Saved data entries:
—————

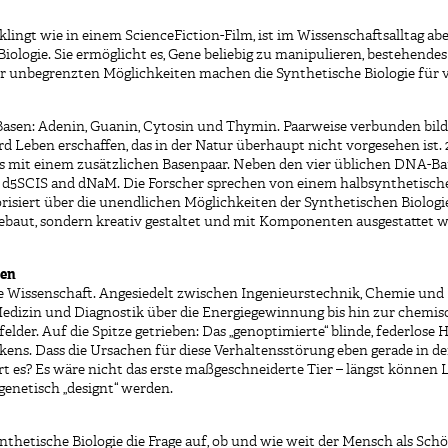
ingt wie in einem ScienceFiction-Film, ist im Wissenschaftsalltag aber
iologie. Sie ermöglicht es, Gene beliebig zu manipulieren, bestehende
r unbegrenzten Möglichkeiten machen die Synthetische Biologie für vi
Basen: Adenin, Guanin, Cytosin und Thymin. Paarweise verbunden bild
d Leben erschaffen, das in der Natur überhaupt nicht vorgesehen ist. 
ms mit einem zusätzlichen Basenpaar. Neben den vier üblichen DNA-B
: d5SCIS and dNaM. Die Forscher sprechen von einem halbsynthetisc
siert über die unendlichen Möglichkeiten der Synthetischen Biologie
ebaut, sondern kreativ gestaltet und mit Komponenten ausgestattet we
ten
nge Wissenschaft. Angesiedelt zwischen Ingenieurstechnik, Chemie und 
dizin und Diagnostik über die Energiegewinnung bis hin zur chemis
lder. Auf die Spitze getrieben: Das „genoptimierte“ blinde, federlos
kens. Dass die Ursachen für diese Verhaltensstörung eben gerade in 
 es? Es wäre nicht das erste maßgeschneiderte Tier – längst können 
netisch „designt“ werden.
thetische Biologie die Frage auf, ob und wie weit der Mensch als Schöp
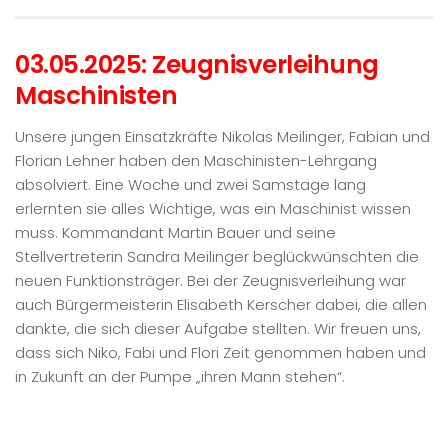
03.05.2025: Zeugnisverleihung
Maschinisten
Unsere jungen Einsatzkräfte Nikolas Meilinger, Fabian und
Florian Lehner haben den Maschinisten-Lehrgang
absolviert. Eine Woche und zwei Samstage lang
erlernten sie alles Wichtige, was ein Maschinist wissen
muss. Kommandant Martin Bauer und seine
Stellvertreterin Sandra Meilinger beglückwünschten die
neuen Funktionsträger. Bei der Zeugnisverleihung war
auch Bürgermeisterin Elisabeth Kerscher dabei, die allen
dankte, die sich dieser Aufgabe stellten. Wir freuen uns,
dass sich Niko, Fabi und Flori Zeit genommen haben und
in Zukunft an der Pumpe „ihren Mann stehen“.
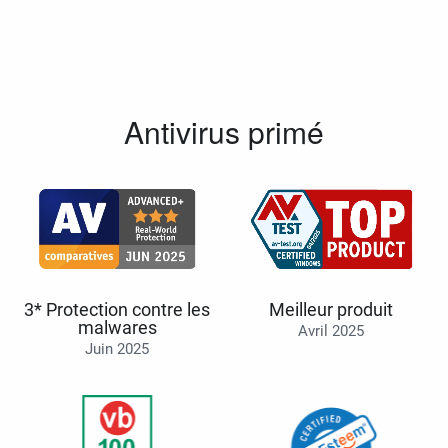
Antivirus primé
3* Protection contre les
Meilleur produit
malwares
Avril 2025
Juin 2025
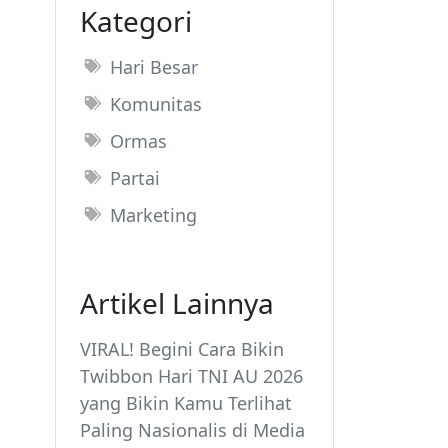
Kategori
Hari Besar
Komunitas
Ormas
Partai
Marketing
Artikel Lainnya
VIRAL! Begini Cara Bikin
Twibbon Hari TNI AU 2026
yang Bikin Kamu Terlihat
Paling Nasionalis di Media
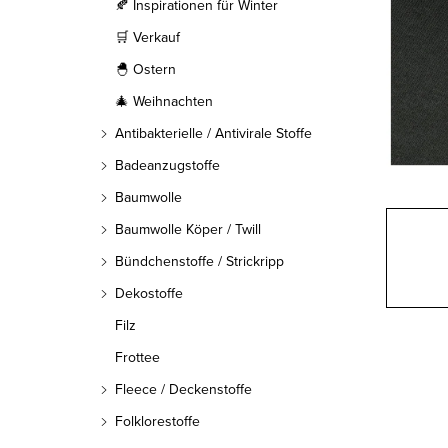
l
🍂 Inspirationen für Winter
🛒 Verkauf
e
🐣 Ostern
i
🎄 Weihnachten
s
Antibakterielle / Antivirale Stoffe
t
Badeanzugstoffe
Baumwolle
e
Baumwolle Köper / Twill
Bündchenstoffe / Strickripp
Dekostoffe
Filz
Frottee
Fleece / Deckenstoffe
Folklorestoffe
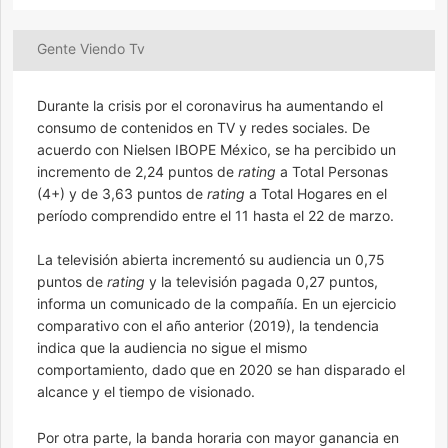
Gente Viendo Tv
Durante la crisis por el coronavirus ha aumentando el
consumo de contenidos en TV y redes sociales. De
acuerdo con Nielsen IBOPE México, se ha percibido un
incremento de 2,24 puntos de
rating
a Total Personas
(4+) y de 3,63 puntos de
rating
a Total Hogares en el
período comprendido entre el 11 hasta el 22 de marzo.
La televisión abierta incrementó su audiencia un 0,75
puntos de
rating
y la televisión pagada 0,27 puntos,
informa un comunicado de la compañía. En un ejercicio
comparativo con el año anterior (2019), la tendencia
indica que la audiencia no sigue el mismo
comportamiento, dado que en 2020 se han disparado el
alcance y el tiempo de visionado.
Por otra parte, la banda horaria con mayor ganancia en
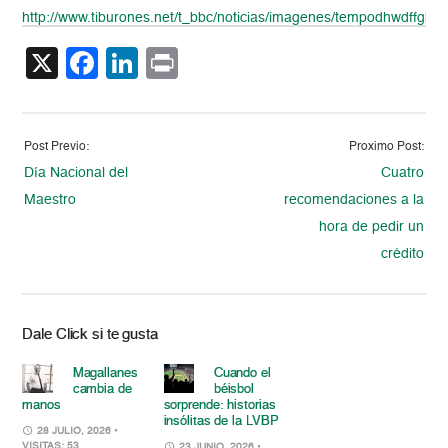
http://www.tiburones.net/t_bbc/noticias/imagenes/tempodhwdffgbdx
X
Facebook
LinkedIn
Print
Post Previo:
Proximo Post:
Día Nacional del
Cuatro
Maestro
recomendaciones a la
hora de pedir un
crédito
Dale Click si te gusta
Magallanes
Cuando el
cambia de
béisbol
manos
sorprende: historias
insólitas de la LVBP
28 JULIO, 2026
•
VISITAS: 53
23 JUNIO, 2026
•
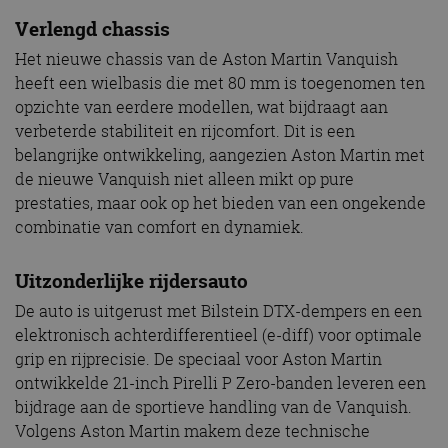
Verlengd chassis
Het nieuwe chassis van de Aston Martin Vanquish
heeft een wielbasis die met 80 mm is toegenomen ten
opzichte van eerdere modellen, wat bijdraagt aan
verbeterde stabiliteit en rijcomfort. Dit is een
belangrijke ontwikkeling, aangezien Aston Martin met
de nieuwe Vanquish niet alleen mikt op pure
prestaties, maar ook op het bieden van een ongekende
combinatie van comfort en dynamiek.
Uitzonderlijke rijdersauto
De auto is uitgerust met Bilstein DTX-dempers en een
elektronisch achterdifferentieel (e-diff) voor optimale
grip en rijprecisie. De speciaal voor Aston Martin
ontwikkelde 21-inch Pirelli P Zero-banden leveren een
bijdrage aan de sportieve handling van de Vanquish.
Volgens Aston Martin makem deze technische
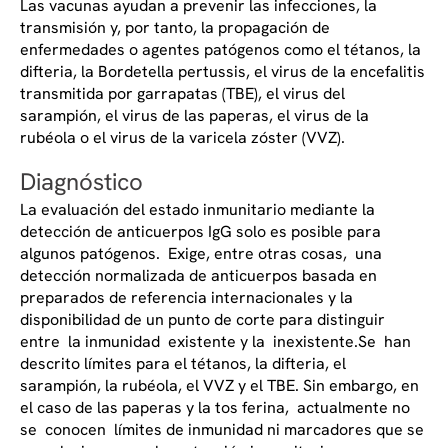
Las vacunas ayudan a prevenir las infecciones, la
transmisión y, por tanto, la propagación de
enfermedades o agentes patógenos como el tétanos, la
difteria, la Bordetella pertussis, el virus de la encefalitis
transmitida por garrapatas (TBE), el virus del
sarampión, el virus de las paperas, el virus de la
rubéola o el virus de la varicela zóster (VVZ).
Diagnóstico
La evaluación del estado inmunitario mediante la
detección de anticuerpos IgG solo es posible para
algunos patógenos. Exige, entre otras cosas, una
detección normalizada de anticuerpos basada en
preparados de referencia internacionales y la
disponibilidad de un punto de corte para distinguir
entre la inmunidad existente y la inexistente.Se han
descrito límites para el tétanos, la difteria, el
sarampión, la rubéola, el VVZ y el TBE. Sin embargo, en
el caso de las paperas y la tos ferina, actualmente no
se conocen límites de inmunidad ni marcadores que se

—————

HOW TO COMPLETE THIS TASK: Each line above should be written out again unchanged; no images are to be carried over.

FINAL ANSWER:
ingt wie in einem ScienceFiction-Film, ist im Wissenschaftsalltag aber
iologie. Sie ermöglicht es, Gene beliebig zu manipulieren, bestehende
r unbegrenzten Möglichkeiten machen die Synthetische Biologie für vi
Basen: Adenin, Guanin, Cytosin und Thymin. Paarweise verbunden bild
d Leben erschaffen, das in der Natur überhaupt nicht vorgesehen ist. 
ms mit einem zusätzlichen Basenpaar. Neben den vier üblichen DNA-B
: d5SCIS and dNaM. Die Forscher sprechen von einem halbsynthetisc
siert über die unendlichen Möglichkeiten der Synthetischen Biologie
ebaut, sondern kreativ gestaltet und mit Komponenten ausgestattet we
ten
nge Wissenschaft. Angesiedelt zwischen Ingenieurstechnik, Chemie und 
dizin und Diagnostik über die Energiegewinnung bis hin zur chemis
lder. Auf die Spitze getrieben: Das „genoptimierte“ blinde, federlos
kens. Dass die Ursachen für diese Verhaltensstörung eben gerade in 
 es? Es wäre nicht das erste maßgeschneiderte Tier – längst können 
netisch „designt“ werden.
thetische Biologie die Frage auf, ob und wie weit der Mensch als Schöp
03.05.2025: Zeugnisverleihung
Maschinisten
Unsere jungen Einsatzkräfte Nikolas Meilinger, Fabian und
Florian Lehner haben den Maschinisten-Lehrgang
absolviert. Eine Woche und zwei Samstage lang
erlernten sie alles Wichtige, was ein Maschinist wissen
muss. Kommandant Martin Bauer und seine
Stellvertreterin Sandra Meilinger beglückwünschten die
neuen Funktionsträger. Bei der Zeugnisverleihung war
auch Bürgermeisterin Elisabeth Kerscher dabei, die allen
dankte, die sich dieser Aufgabe stellten. Wir freuen uns,
dass sich Niko, Fabi und Flori Zeit genommen haben und
in Zukunft an der Pumpe „ihren Mann stehen“.
Antivirus primé
3* Protection contre les
Meilleur produit
malwares
Avril 2025
Juin 2025
Kategori
Hari Besar
Komunitas
Ormas
Partai
Marketing
Artikel Lainnya
VIRAL! Begini Cara Bikin
Twibbon Hari TNI AU 2026
yang Bikin Kamu Terlihat
Paling Nasionalis di Media
l
🍂 Inspirationen für Winter
🛒 Verkauf
e
🐣 Ostern
i
🎄 Weihnachten
s
Antibakterielle / Antivirale Stoffe
t
Badeanzugstoffe
Baumwolle
e
Baumwolle Köper / Twill
Bündchenstoffe / Strickripp
Dekostoffe
Filz
Frottee
Fleece / Deckenstoffe
Folklorestoffe
Gente Viendo Tv
Durante la crisis por el coronavirus ha aumentando el
consumo de contenidos en TV y redes sociales. De
acuerdo con Nielsen IBOPE México, se ha percibido un
incremento de 2,24 puntos de
rating
a Total Personas
(4+) y de 3,63 puntos de
rating
a Total Hogares en el
período comprendido entre el 11 hasta el 22 de marzo.
La televisión abierta incrementó su audiencia un 0,75
puntos de
rating
y la televisión pagada 0,27 puntos,
informa un comunicado de la compañía. En un ejercicio
comparativo con el año anterior (2019), la tendencia
indica que la audiencia no sigue el mismo
comportamiento, dado que en 2020 se han disparado el
alcance y el tiempo de visionado.
Por otra parte, la banda horaria con mayor ganancia en
http://www.tiburones.net/t_bbc/noticias/imagenes/tempodhwdffgbdx
X
Facebook
LinkedIn
Print
Post Previo:
Proximo Post:
Día Nacional del
Cuatro
Maestro
recomendaciones a la
hora de pedir un
crédito
Dale Click si te gusta
Magallanes
Cuando el
cambia de
béisbol
manos
sorprende: historias
insólitas de la LVBP
28 JULIO, 2026
•
VISITAS: 53
23 JUNIO, 2026
•
Verlengd chassis
Het nieuwe chassis van de Aston Martin Vanquish
heeft een wielbasis die met 80 mm is toegenomen ten
opzichte van eerdere modellen, wat bijdraagt aan
verbeterde stabiliteit en rijcomfort. Dit is een
belangrijke ontwikkeling, aangezien Aston Martin met
de nieuwe Vanquish niet alleen mikt op pure
prestaties, maar ook op het bieden van een ongekende
combinatie van comfort en dynamiek.
Uitzonderlijke rijdersauto
De auto is uitgerust met Bilstein DTX-dempers en een
elektronisch achterdifferentieel (e-diff) voor optimale
grip en rijprecisie. De speciaal voor Aston Martin
ontwikkelde 21-inch Pirelli P Zero-banden leveren een
bijdrage aan de sportieve handling van de Vanquish.
Volgens Aston Martin makem deze technische
Las vacunas ayudan a prevenir las infecciones, la
transmisión y, por tanto, la propagación de
enfermedades o agentes patógenos como el tétanos, la
difteria, la Bordetella pertussis, el virus de la encefalitis
transmitida por garrapatas (TBE), el virus del
sarampión, el virus de las paperas, el virus de la
rubéola o el virus de la varicela zóster (VVZ).
Diagnóstico
La evaluación del estado inmunitario mediante la
detección de anticuerpos IgG solo es posible para
algunos patógenos. Exige, entre otras cosas, una
detección normalizada de anticuerpos basada en
preparados de referencia internacionales y la
disponibilidad de un punto de corte para distinguir
entre la inmunidad existente y la inexistente.Se han
descrito límites para el tétanos, la difteria, el
sarampión, la rubéola, el VVZ y el TBE. Sin embargo, en
el caso de las paperas y la tos ferina, actualmente no
se conocen límites de inmunidad ni marcadores que se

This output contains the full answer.